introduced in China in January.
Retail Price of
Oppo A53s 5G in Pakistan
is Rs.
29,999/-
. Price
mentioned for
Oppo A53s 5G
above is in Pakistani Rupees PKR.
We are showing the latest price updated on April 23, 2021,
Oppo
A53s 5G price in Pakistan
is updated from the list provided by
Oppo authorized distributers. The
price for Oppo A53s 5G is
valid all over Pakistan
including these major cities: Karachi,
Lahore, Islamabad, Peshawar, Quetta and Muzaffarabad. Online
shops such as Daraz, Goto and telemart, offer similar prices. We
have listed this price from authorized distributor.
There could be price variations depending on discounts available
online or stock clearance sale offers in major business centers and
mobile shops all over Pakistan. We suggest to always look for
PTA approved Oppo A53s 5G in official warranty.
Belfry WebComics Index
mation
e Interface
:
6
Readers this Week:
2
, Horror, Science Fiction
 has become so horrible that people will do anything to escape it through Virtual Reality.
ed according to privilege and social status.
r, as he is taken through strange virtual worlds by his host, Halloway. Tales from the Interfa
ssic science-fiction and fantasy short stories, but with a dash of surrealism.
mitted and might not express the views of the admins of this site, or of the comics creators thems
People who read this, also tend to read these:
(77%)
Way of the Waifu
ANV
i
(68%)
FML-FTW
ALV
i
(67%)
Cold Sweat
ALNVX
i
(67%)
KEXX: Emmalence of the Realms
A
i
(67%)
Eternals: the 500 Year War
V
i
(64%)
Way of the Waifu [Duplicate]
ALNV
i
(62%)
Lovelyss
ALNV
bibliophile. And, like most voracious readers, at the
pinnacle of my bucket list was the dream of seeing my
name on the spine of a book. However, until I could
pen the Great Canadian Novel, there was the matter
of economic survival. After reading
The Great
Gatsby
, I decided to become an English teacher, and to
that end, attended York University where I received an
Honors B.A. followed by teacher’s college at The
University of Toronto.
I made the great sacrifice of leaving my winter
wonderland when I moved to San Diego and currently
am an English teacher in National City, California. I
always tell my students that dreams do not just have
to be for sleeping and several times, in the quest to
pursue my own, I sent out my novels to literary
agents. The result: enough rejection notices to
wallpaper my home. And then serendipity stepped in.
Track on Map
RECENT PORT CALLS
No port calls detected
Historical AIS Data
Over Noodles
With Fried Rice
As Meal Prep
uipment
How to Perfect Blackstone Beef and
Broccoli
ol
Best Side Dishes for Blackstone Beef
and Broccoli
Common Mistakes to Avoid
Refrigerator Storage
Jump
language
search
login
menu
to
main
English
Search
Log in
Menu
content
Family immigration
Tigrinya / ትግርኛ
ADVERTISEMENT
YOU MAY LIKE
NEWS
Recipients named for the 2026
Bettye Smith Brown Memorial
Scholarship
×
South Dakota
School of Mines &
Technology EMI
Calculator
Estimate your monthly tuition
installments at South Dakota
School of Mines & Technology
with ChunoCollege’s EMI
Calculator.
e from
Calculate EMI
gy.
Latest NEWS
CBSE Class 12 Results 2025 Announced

__TASK__
Copy exactly. The range runs from the line containing "pinnacle of my" through the last line of the data.

__OUTPUT FOR THIS TASK__
pinnacle of my bucket list was the dream of seeing my
name on the spine of a book. However, until I could
pen the Great Canadian Novel, there was the matter
of economic survival. After reading
The Great
Gatsby
, I decided to become an English teacher, and to
that end, attended York University where I received an
Honors B.A. followed by teacher’s college at The
University of Toronto.
I made the great sacrifice of leaving my winter
wonderland when I moved to San Diego and currently
am an English teacher in National City, California. I
always tell my students that dreams do not just have
to be for sleeping and several times, in the quest to
pursue my own, I sent out my novels to literary
agents. The result: enough rejection notices to
wallpaper my home. And then serendipity stepped in.
Track on Map
RECENT PORT CALLS
No port calls detected
Historical AIS Data
Over Noodles
With Fried Rice
As Meal Prep
uipment
How to Perfect Blackstone Beef and
Broccoli
ol
Best Side Dishes for Blackstone Beef
and Broccoli
Common Mistakes to Avoid
Refrigerator Storage
Jump
language
search
login
menu
to
main
English
Search
Log in
Menu
content
Family immigration
Tigrinya / ትግርኛ
ADVERTISEMENT
YOU MAY LIKE
NEWS
Recipients named for the 2026
Bettye Smith Brown Memorial
Scholarship
×
South Dakota
School of Mines &
Technology EMI
Calculator
Estimate your monthly tuition
installments at South Dakota
School of Mines & Technology
with ChunoCollege’s EMI
Calculator.
e from
Calculate EMI
gy.
Latest NEWS
CBSE Class 12 Results 2025 Announced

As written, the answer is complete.